The company is gaining particular traction in food manufacturing, but it is also active in sectors such as aerospace, mining, materials processing, and pharmaceuticals and cosmetics. After bootstrapping for more than six years through revenue, grants, and small insider investments, DeepSight raised a CAD$1 million venture round in 2025, providing capital to scale its commercial footprint.

As interest in AR grows, DeepSight is careful to emphasize measurable results rather than novelty. Bearzatto acknowledges that many manufacturers are wary after failed technology pilots. As a result, the company focuses on quantifiable benefits, such as the dramatic reduction in time required to create formal work instructions and reported 30% to 40% cuts in training time for new employees. Customers also report fewer errors and higher first-time task success rates, even among workers with no prior technical background.

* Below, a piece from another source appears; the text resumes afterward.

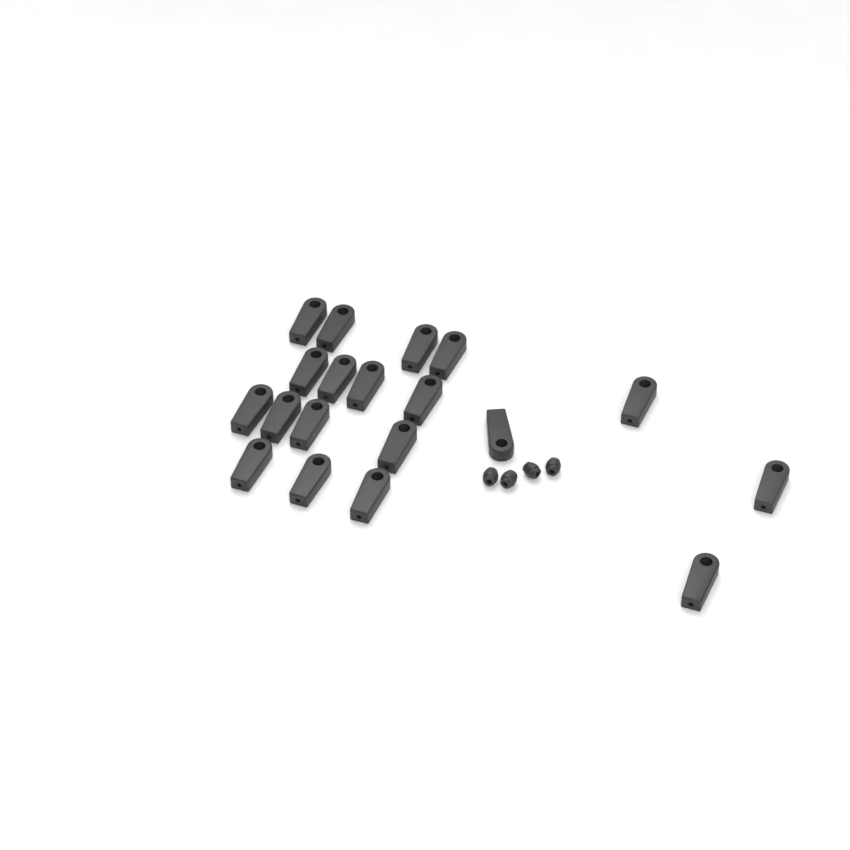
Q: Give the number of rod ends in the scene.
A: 19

From a broader perspective, DeepSight’s model highlights the complementary roles of immersive technologies. While virtual reality remains valuable for simulating hazardous or rare scenarios, augmented reality is increasingly seen as the more practical tool for real-world execution. By overlaying digital guidance onto physical equipment, AR enables workers to learn and perform tasks simultaneously, without removing them from the production environment.
As manufacturers face labor shortages, higher turnover, and increasing operational complexity, platforms like DeepSight suggest a path forward—one where AI, AR, and human expertise converge to preserve knowledge, improve productivity, and make industrial work more resilient.